EXERCISE DESCRIPTION:
Going through the data below, copy out each line where the word "Cell" shows up.

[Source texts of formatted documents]
▶
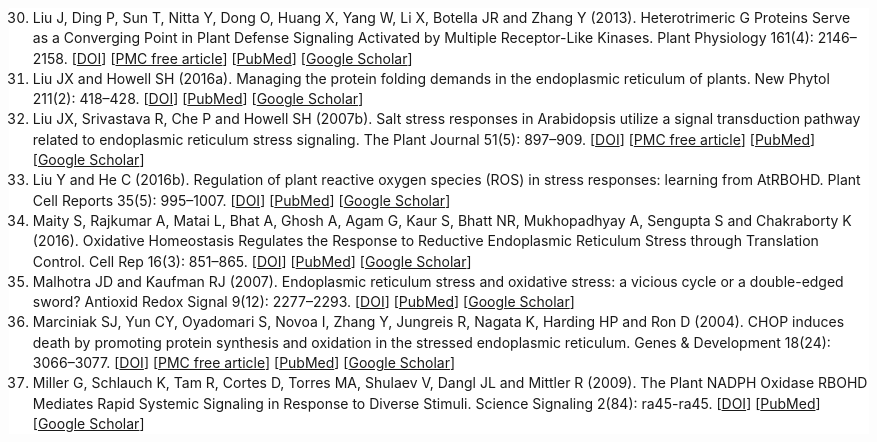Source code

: 30.  Liu J, Ding P, Sun T, Nitta Y, Dong O, Huang X, Yang W, Li X, Botella JR and Zhang Y (2013). Heterotrimeric G Proteins Serve as a Converging Point in Plant Defense Signaling Activated by Multiple Receptor-Like Kinases. Plant Physiology 161(4): 2146–2158. \[[DOI](https://doi.org/10.1104/pp.112.212431)\] \[[PMC free article](https://www.ncbi.nlm.nih.gov/articles/PMC3613483/)\] \[[PubMed](https://pubmed.ncbi.nlm.nih.gov/23424249/)\] \[[Google Scholar](https://scholar.google.com/scholar_lookup?journal=Plant%20Physiology&title=Heterotrimeric%20G%20Proteins%20Serve%20as%20a%20Converging%20Point%20in%20Plant%20Defense%20Signaling%20Activated%20by%20Multiple%20Receptor-Like%20Kinases&author=J%20Liu&author=P%20Ding&author=T%20Sun&author=Y%20Nitta&author=O%20Dong&volume=161&issue=4&publication_year=2013&pages=2146-2158&pmid=23424249&doi=10.1104/pp.112.212431&)\]
31.  Liu JX and Howell SH (2016a). Managing the protein folding demands in the endoplasmic reticulum of plants. New Phytol 211(2): 418–428. \[[DOI](https://doi.org/10.1111/nph.13915)\] \[[PubMed](https://pubmed.ncbi.nlm.nih.gov/26990454/)\] \[[Google Scholar](https://scholar.google.com/scholar_lookup?journal=New%20Phytol&title=Managing%20the%20protein%20folding%20demands%20in%20the%20endoplasmic%20reticulum%20of%20plants&author=JX%20Liu&author=SH%20Howell&volume=211&issue=2&publication_year=2016a&pages=418-428&pmid=26990454&doi=10.1111/nph.13915&)\]
32.  Liu JX, Srivastava R, Che P and Howell SH (2007b). Salt stress responses in Arabidopsis utilize a signal transduction pathway related to endoplasmic reticulum stress signaling. The Plant Journal 51(5): 897–909. \[[DOI](https://doi.org/10.1111/j.1365-313X.2007.03195.x)\] \[[PMC free article](https://www.ncbi.nlm.nih.gov/articles/PMC2156172/)\] \[[PubMed](https://pubmed.ncbi.nlm.nih.gov/17662035/)\] \[[Google Scholar](https://scholar.google.com/scholar_lookup?journal=The%20Plant%20Journal&title=Salt%20stress%20responses%20in%20Arabidopsis%20utilize%20a%20signal%20transduction%20pathway%20related%20to%20endoplasmic%20reticulum%20stress%20signaling&author=JX%20Liu&author=R%20Srivastava&author=P%20Che&author=SH%20Howell&volume=51&issue=5&publication_year=2007b&pages=897-909&pmid=17662035&doi=10.1111/j.1365-313X.2007.03195.x&)\]
33.  Liu Y and He C (2016b). Regulation of plant reactive oxygen species (ROS) in stress responses: learning from AtRBOHD. Plant Cell Reports 35(5): 995–1007. \[[DOI](https://doi.org/10.1007/s00299-016-1950-x)\] \[[PubMed](https://pubmed.ncbi.nlm.nih.gov/26883222/)\] \[[Google Scholar](https://scholar.google.com/scholar_lookup?journal=Plant%20Cell%20Reports&title=Regulation%20of%20plant%20reactive%20oxygen%20species%20\(ROS\)%20in%20stress%20responses:%20learning%20from%20AtRBOHD&author=Y%20Liu&author=C%20He&volume=35&issue=5&publication_year=2016b&pages=995-1007&pmid=26883222&doi=10.1007/s00299-016-1950-x&)\]
34.  Maity S, Rajkumar A, Matai L, Bhat A, Ghosh A, Agam G, Kaur S, Bhatt NR, Mukhopadhyay A, Sengupta S and Chakraborty K (2016). Oxidative Homeostasis Regulates the Response to Reductive Endoplasmic Reticulum Stress through Translation Control. Cell Rep 16(3): 851–865. \[[DOI](https://doi.org/10.1016/j.celrep.2016.06.025)\] \[[PubMed](https://pubmed.ncbi.nlm.nih.gov/27373166/)\] \[[Google Scholar](https://scholar.google.com/scholar_lookup?journal=Cell%20Rep&title=Oxidative%20Homeostasis%20Regulates%20the%20Response%20to%20Reductive%20Endoplasmic%20Reticulum%20Stress%20through%20Translation%20Control&author=S%20Maity&author=A%20Rajkumar&author=L%20Matai&author=A%20Bhat&author=A%20Ghosh&volume=16&issue=3&publication_year=2016&pages=851-865&pmid=27373166&doi=10.1016/j.celrep.2016.06.025&)\]
35.  Malhotra JD and Kaufman RJ (2007). Endoplasmic reticulum stress and oxidative stress: a vicious cycle or a double-edged sword? Antioxid Redox Signal 9(12): 2277–2293. \[[DOI](https://doi.org/10.1089/ars.2007.1782)\] \[[PubMed](https://pubmed.ncbi.nlm.nih.gov/17979528/)\] \[[Google Scholar](https://scholar.google.com/scholar_lookup?journal=Antioxid%20Redox%20Signal&title=Endoplasmic%20reticulum%20stress%20and%20oxidative%20stress:%20a%20vicious%20cycle%20or%20a%20double-edged%20sword?&author=JD%20Malhotra&author=RJ%20Kaufman&volume=9&issue=12&publication_year=2007&pages=2277-2293&pmid=17979528&doi=10.1089/ars.2007.1782&)\]
36.  Marciniak SJ, Yun CY, Oyadomari S, Novoa I, Zhang Y, Jungreis R, Nagata K, Harding HP and Ron D (2004). CHOP induces death by promoting protein synthesis and oxidation in the stressed endoplasmic reticulum. Genes & Development 18(24): 3066–3077. \[[DOI](https://doi.org/10.1101/gad.1250704)\] \[[PMC free article](https://www.ncbi.nlm.nih.gov/articles/PMC535917/)\] \[[PubMed](https://pubmed.ncbi.nlm.nih.gov/15601821/)\] \[[Google Scholar](https://scholar.google.com/scholar_lookup?journal=Genes%20&%20Development&title=CHOP%20induces%20death%20by%20promoting%20protein%20synthesis%20and%20oxidation%20in%20the%20stressed%20endoplasmic%20reticulum&author=SJ%20Marciniak&author=CY%20Yun&author=S%20Oyadomari&author=I%20Novoa&author=Y%20Zhang&volume=18&issue=24&publication_year=2004&pages=3066-3077&pmid=15601821&doi=10.1101/gad.1250704&)\]
37.  Miller G, Schlauch K, Tam R, Cortes D, Torres MA, Shulaev V, Dangl JL and Mittler R (2009). The Plant NADPH Oxidase RBOHD Mediates Rapid Systemic Signaling in Response to Diverse Stimuli. Science Signaling 2(84): ra45-ra45. \[[DOI](https://doi.org/10.1126/scisignal.2000448)\] \[[PubMed](https://pubmed.ncbi.nlm.nih.gov/19690331/)\] \[[Google Scholar](https://scholar.google.com/scholar_lookup?journal=Science%20Signaling&title=The%20Plant%20NADPH%20Oxidase%20RBOHD%20Mediates%20Rapid%20Systemic%20Signaling%20in%20Response%20to%20Diverse%20Stimuli&author=G%20Miller&author=K%20Schlauch&author=R%20Tam&author=D%20Cortes&author=MA%20Torres&volume=2&issue=84&publication_year=2009&pmid=19690331&doi=10.1126/scisignal.2000448&)\]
◀
EXPECTED ANSWER:
33.  Liu Y and He C (2016b). Regulation of plant reactive oxygen species (ROS) in stress responses: learning from AtRBOHD. Plant Cell Reports 35(5): 995–1007. \[[DOI](https://doi.org/10.1007/s00299-016-1950-x)\] \[[PubMed](https://pubmed.ncbi.nlm.nih.gov/26883222/)\] \[[Google Scholar](https://scholar.google.com/scholar_lookup?journal=Plant%20Cell%20Reports&title=Regulation%20of%20plant%20reactive%20oxygen%20species%20\(ROS\)%20in%20stress%20responses:%20learning%20from%20AtRBOHD&author=Y%20Liu&author=C%20He&volume=35&issue=5&publication_year=2016b&pages=995-1007&pmid=26883222&doi=10.1007/s00299-016-1950-x&)\]
34.  Maity S, Rajkumar A, Matai L, Bhat A, Ghosh A, Agam G, Kaur S, Bhatt NR, Mukhopadhyay A, Sengupta S and Chakraborty K (2016). Oxidative Homeostasis Regulates the Response to Reductive Endoplasmic Reticulum Stress through Translation Control. Cell Rep 16(3): 851–865. \[[DOI](https://doi.org/10.1016/j.celrep.2016.06.025)\] \[[PubMed](https://pubmed.ncbi.nlm.nih.gov/27373166/)\] \[[Google Scholar](https://scholar.google.com/scholar_lookup?journal=Cell%20Rep&title=Oxidative%20Homeostasis%20Regulates%20the%20Response%20to%20Reductive%20Endoplasmic%20Reticulum%20Stress%20through%20Translation%20Control&author=S%20Maity&author=A%20Rajkumar&author=L%20Matai&author=A%20Bhat&author=A%20Ghosh&volume=16&issue=3&publication_year=2016&pages=851-865&pmid=27373166&doi=10.1016/j.celrep.2016.06.025&)\]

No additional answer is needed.